- What you are asked to do -
Return the records below word for word.

- Materials provided -
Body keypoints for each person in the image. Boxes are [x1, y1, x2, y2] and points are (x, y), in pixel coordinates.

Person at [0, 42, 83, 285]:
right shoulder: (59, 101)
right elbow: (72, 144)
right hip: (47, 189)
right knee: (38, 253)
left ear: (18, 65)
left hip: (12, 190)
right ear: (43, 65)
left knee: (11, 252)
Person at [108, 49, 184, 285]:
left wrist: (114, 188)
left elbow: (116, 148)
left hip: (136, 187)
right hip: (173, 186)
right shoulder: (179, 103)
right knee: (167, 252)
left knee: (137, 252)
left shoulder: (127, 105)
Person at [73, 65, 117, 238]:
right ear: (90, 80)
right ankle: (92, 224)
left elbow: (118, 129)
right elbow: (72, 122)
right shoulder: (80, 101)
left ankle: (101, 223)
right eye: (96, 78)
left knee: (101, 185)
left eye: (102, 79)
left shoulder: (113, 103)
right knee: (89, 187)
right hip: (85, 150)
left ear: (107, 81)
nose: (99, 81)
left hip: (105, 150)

- Answer -
Body keypoints for each person in the image. Boxes are [x1, y1, x2, y2] and points are (x, y), in pixel coordinates.

Person at [0, 42, 83, 285]:
right shoulder: (59, 101)
right elbow: (72, 144)
right hip: (47, 189)
right knee: (38, 253)
left ear: (18, 65)
left hip: (12, 190)
right ear: (43, 65)
left knee: (11, 252)
Person at [108, 49, 184, 285]:
left wrist: (114, 188)
left elbow: (116, 148)
left hip: (136, 187)
right hip: (173, 186)
right shoulder: (179, 103)
right knee: (167, 252)
left knee: (137, 252)
left shoulder: (127, 105)
Person at [73, 65, 117, 238]:
right ear: (90, 80)
right ankle: (92, 224)
left elbow: (118, 129)
right elbow: (72, 122)
right shoulder: (80, 101)
left ankle: (101, 223)
right eye: (96, 78)
left knee: (101, 185)
left eye: (102, 79)
left shoulder: (113, 103)
right knee: (89, 187)
right hip: (85, 150)
left ear: (107, 81)
nose: (99, 81)
left hip: (105, 150)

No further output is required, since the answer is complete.